§ **About this task**: Copy every record exactly. Nothing may be skipped.

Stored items
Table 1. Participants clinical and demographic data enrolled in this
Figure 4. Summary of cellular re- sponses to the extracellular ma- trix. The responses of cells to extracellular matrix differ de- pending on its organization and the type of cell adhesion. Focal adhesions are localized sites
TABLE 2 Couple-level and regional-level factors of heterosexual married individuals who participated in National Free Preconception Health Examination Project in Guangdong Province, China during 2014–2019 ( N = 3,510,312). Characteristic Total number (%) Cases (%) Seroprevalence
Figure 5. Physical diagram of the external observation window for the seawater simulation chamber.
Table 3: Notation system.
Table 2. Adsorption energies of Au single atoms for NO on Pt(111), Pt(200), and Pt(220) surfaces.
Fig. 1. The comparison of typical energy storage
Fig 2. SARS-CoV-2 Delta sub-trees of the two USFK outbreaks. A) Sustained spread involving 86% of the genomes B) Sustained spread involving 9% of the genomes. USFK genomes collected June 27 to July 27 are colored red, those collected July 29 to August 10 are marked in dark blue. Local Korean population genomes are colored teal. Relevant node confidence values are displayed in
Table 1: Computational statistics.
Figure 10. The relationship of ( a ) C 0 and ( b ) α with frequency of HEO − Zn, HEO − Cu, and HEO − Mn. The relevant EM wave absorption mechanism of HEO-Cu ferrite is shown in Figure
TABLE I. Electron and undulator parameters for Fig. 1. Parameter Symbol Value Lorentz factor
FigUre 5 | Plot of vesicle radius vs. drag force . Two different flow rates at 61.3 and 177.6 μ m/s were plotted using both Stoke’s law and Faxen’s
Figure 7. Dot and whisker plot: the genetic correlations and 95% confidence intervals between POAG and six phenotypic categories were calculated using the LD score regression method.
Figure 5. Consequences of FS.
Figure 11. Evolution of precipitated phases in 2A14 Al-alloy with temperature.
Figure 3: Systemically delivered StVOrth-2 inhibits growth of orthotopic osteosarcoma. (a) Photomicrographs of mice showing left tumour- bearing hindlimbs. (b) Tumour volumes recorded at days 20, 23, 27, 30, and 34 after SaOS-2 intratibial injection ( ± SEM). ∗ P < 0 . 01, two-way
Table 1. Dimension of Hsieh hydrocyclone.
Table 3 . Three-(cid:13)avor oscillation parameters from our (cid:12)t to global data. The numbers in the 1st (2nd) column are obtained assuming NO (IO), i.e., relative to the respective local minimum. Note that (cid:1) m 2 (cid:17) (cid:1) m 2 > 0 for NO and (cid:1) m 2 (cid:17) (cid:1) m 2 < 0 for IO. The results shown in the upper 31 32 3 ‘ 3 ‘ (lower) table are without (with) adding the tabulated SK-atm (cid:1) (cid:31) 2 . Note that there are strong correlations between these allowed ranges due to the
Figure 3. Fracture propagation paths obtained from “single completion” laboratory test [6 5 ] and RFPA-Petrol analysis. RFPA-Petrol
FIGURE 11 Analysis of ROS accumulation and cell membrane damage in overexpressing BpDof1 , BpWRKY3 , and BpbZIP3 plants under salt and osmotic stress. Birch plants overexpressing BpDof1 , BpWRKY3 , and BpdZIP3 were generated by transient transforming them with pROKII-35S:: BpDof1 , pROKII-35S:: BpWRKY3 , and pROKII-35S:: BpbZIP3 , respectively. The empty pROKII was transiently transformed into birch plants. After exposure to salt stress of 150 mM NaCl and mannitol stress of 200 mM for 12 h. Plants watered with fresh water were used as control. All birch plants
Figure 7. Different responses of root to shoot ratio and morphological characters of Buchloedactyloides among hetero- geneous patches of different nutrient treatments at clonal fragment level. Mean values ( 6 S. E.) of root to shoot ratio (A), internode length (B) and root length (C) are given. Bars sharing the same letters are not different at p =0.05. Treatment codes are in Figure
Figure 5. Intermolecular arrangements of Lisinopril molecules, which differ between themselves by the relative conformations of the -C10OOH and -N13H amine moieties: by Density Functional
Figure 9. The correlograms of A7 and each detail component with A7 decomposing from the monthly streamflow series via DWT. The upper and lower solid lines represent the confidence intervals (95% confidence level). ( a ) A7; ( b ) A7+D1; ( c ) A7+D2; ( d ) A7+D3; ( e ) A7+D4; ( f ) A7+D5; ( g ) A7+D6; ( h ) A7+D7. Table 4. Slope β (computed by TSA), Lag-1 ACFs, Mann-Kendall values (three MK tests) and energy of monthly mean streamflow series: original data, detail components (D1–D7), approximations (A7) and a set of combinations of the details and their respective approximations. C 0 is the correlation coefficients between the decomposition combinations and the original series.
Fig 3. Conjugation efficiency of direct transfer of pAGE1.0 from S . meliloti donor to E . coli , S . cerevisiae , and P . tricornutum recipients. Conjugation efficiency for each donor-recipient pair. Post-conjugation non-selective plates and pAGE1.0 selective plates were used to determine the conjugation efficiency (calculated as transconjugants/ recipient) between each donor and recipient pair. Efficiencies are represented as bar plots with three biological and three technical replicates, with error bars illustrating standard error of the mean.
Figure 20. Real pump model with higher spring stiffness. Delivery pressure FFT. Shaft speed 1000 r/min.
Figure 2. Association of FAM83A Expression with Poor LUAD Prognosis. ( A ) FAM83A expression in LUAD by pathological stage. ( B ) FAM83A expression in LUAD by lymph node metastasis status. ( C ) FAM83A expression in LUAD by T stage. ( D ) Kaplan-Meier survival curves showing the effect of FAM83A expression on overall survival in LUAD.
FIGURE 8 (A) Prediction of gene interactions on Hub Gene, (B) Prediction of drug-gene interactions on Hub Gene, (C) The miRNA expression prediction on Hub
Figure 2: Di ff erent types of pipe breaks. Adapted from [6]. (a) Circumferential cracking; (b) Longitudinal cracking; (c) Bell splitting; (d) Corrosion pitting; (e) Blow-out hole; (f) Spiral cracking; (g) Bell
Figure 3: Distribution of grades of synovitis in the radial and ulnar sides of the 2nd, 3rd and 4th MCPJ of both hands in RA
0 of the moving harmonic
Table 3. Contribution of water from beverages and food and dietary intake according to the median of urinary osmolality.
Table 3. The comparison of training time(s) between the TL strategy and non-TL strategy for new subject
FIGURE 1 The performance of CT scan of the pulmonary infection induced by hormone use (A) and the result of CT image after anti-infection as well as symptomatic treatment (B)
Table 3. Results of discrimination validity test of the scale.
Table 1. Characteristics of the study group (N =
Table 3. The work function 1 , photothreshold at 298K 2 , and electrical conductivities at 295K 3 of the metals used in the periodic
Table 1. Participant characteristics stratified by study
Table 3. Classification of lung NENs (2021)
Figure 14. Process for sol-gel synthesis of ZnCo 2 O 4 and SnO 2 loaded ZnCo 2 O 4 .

§ **Result of this exercise**:
Table 1. Participants clinical and demographic data enrolled in this
Figure 4. Summary of cellular re- sponses to the extracellular ma- trix. The responses of cells to extracellular matrix differ de- pending on its organization and the type of cell adhesion. Focal adhesions are localized sites
TABLE 2 Couple-level and regional-level factors of heterosexual married individuals who participated in National Free Preconception Health Examination Project in Guangdong Province, China during 2014–2019 ( N = 3,510,312). Characteristic Total number (%) Cases (%) Seroprevalence
Figure 5. Physical diagram of the external observation window for the seawater simulation chamber.
Table 3: Notation system.
Table 2. Adsorption energies of Au single atoms for NO on Pt(111), Pt(200), and Pt(220) surfaces.
Fig. 1. The comparison of typical energy storage
Fig 2. SARS-CoV-2 Delta sub-trees of the two USFK outbreaks. A) Sustained spread involving 86% of the genomes B) Sustained spread involving 9% of the genomes. USFK genomes collected June 27 to July 27 are colored red, those collected July 29 to August 10 are marked in dark blue. Local Korean population genomes are colored teal. Relevant node confidence values are displayed in
Table 1: Computational statistics.
Figure 10. The relationship of ( a ) C 0 and ( b ) α with frequency of HEO − Zn, HEO − Cu, and HEO − Mn. The relevant EM wave absorption mechanism of HEO-Cu ferrite is shown in Figure
TABLE I. Electron and undulator parameters for Fig. 1. Parameter Symbol Value Lorentz factor
FigUre 5 | Plot of vesicle radius vs. drag force . Two different flow rates at 61.3 and 177.6 μ m/s were plotted using both Stoke’s law and Faxen’s
Figure 7. Dot and whisker plot: the genetic correlations and 95% confidence intervals between POAG and six phenotypic categories were calculated using the LD score regression method.
Figure 5. Consequences of FS.
Figure 11. Evolution of precipitated phases in 2A14 Al-alloy with temperature.
Figure 3: Systemically delivered StVOrth-2 inhibits growth of orthotopic osteosarcoma. (a) Photomicrographs of mice showing left tumour- bearing hindlimbs. (b) Tumour volumes recorded at days 20, 23, 27, 30, and 34 after SaOS-2 intratibial injection ( ± SEM). ∗ P < 0 . 01, two-way
Table 1. Dimension of Hsieh hydrocyclone.
Table 3 . Three-(cid:13)avor oscillation parameters from our (cid:12)t to global data. The numbers in the 1st (2nd) column are obtained assuming NO (IO), i.e., relative to the respective local minimum. Note that (cid:1) m 2 (cid:17) (cid:1) m 2 > 0 for NO and (cid:1) m 2 (cid:17) (cid:1) m 2 < 0 for IO. The results shown in the upper 31 32 3 ‘ 3 ‘ (lower) table are without (with) adding the tabulated SK-atm (cid:1) (cid:31) 2 . Note that there are strong correlations between these allowed ranges due to the
Figure 3. Fracture propagation paths obtained from “single completion” laboratory test [6 5 ] and RFPA-Petrol analysis. RFPA-Petrol
FIGURE 11 Analysis of ROS accumulation and cell membrane damage in overexpressing BpDof1 , BpWRKY3 , and BpbZIP3 plants under salt and osmotic stress. Birch plants overexpressing BpDof1 , BpWRKY3 , and BpdZIP3 were generated by transient transforming them with pROKII-35S:: BpDof1 , pROKII-35S:: BpWRKY3 , and pROKII-35S:: BpbZIP3 , respectively. The empty pROKII was transiently transformed into birch plants. After exposure to salt stress of 150 mM NaCl and mannitol stress of 200 mM for 12 h. Plants watered with fresh water were used as control. All birch plants
Figure 7. Different responses of root to shoot ratio and morphological characters of Buchloedactyloides among hetero- geneous patches of different nutrient treatments at clonal fragment level. Mean values ( 6 S. E.) of root to shoot ratio (A), internode length (B) and root length (C) are given. Bars sharing the same letters are not different at p =0.05. Treatment codes are in Figure
Figure 5. Intermolecular arrangements of Lisinopril molecules, which differ between themselves by the relative conformations of the -C10OOH and -N13H amine moieties: by Density Functional
Figure 9. The correlograms of A7 and each detail component with A7 decomposing from the monthly streamflow series via DWT. The upper and lower solid lines represent the confidence intervals (95% confidence level). ( a ) A7; ( b ) A7+D1; ( c ) A7+D2; ( d ) A7+D3; ( e ) A7+D4; ( f ) A7+D5; ( g ) A7+D6; ( h ) A7+D7. Table 4. Slope β (computed by TSA), Lag-1 ACFs, Mann-Kendall values (three MK tests) and energy of monthly mean streamflow series: original data, detail components (D1–D7), approximations (A7) and a set of combinations of the details and their respective approximations. C 0 is the correlation coefficients between the decomposition combinations and the original series.
Fig 3. Conjugation efficiency of direct transfer of pAGE1.0 from S . meliloti donor to E . coli , S . cerevisiae , and P . tricornutum recipients. Conjugation efficiency for each donor-recipient pair. Post-conjugation non-selective plates and pAGE1.0 selective plates were used to determine the conjugation efficiency (calculated as transconjugants/ recipient) between each donor and recipient pair. Efficiencies are represented as bar plots with three biological and three technical replicates, with error bars illustrating standard error of the mean.
Figure 20. Real pump model with higher spring stiffness. Delivery pressure FFT. Shaft speed 1000 r/min.
Figure 2. Association of FAM83A Expression with Poor LUAD Prognosis. ( A ) FAM83A expression in LUAD by pathological stage. ( B ) FAM83A expression in LUAD by lymph node metastasis status. ( C ) FAM83A expression in LUAD by T stage. ( D ) Kaplan-Meier survival curves showing the effect of FAM83A expression on overall survival in LUAD.
FIGURE 8 (A) Prediction of gene interactions on Hub Gene, (B) Prediction of drug-gene interactions on Hub Gene, (C) The miRNA expression prediction on Hub
Figure 2: Di ff erent types of pipe breaks. Adapted from [6]. (a) Circumferential cracking; (b) Longitudinal cracking; (c) Bell splitting; (d) Corrosion pitting; (e) Blow-out hole; (f) Spiral cracking; (g) Bell
Figure 3: Distribution of grades of synovitis in the radial and ulnar sides of the 2nd, 3rd and 4th MCPJ of both hands in RA
0 of the moving harmonic
Table 3. Contribution of water from beverages and food and dietary intake according to the median of urinary osmolality.
Table 3. The comparison of training time(s) between the TL strategy and non-TL strategy for new subject
FIGURE 1 The performance of CT scan of the pulmonary infection induced by hormone use (A) and the result of CT image after anti-infection as well as symptomatic treatment (B)
Table 3. Results of discrimination validity test of the scale.
Table 1. Characteristics of the study group (N =
Table 3. The work function 1 , photothreshold at 298K 2 , and electrical conductivities at 295K 3 of the metals used in the periodic
Table 1. Participant characteristics stratified by study
Table 3. Classification of lung NENs (2021)
Figure 14. Process for sol-gel synthesis of ZnCo 2 O 4 and SnO 2 loaded ZnCo 2 O 4 .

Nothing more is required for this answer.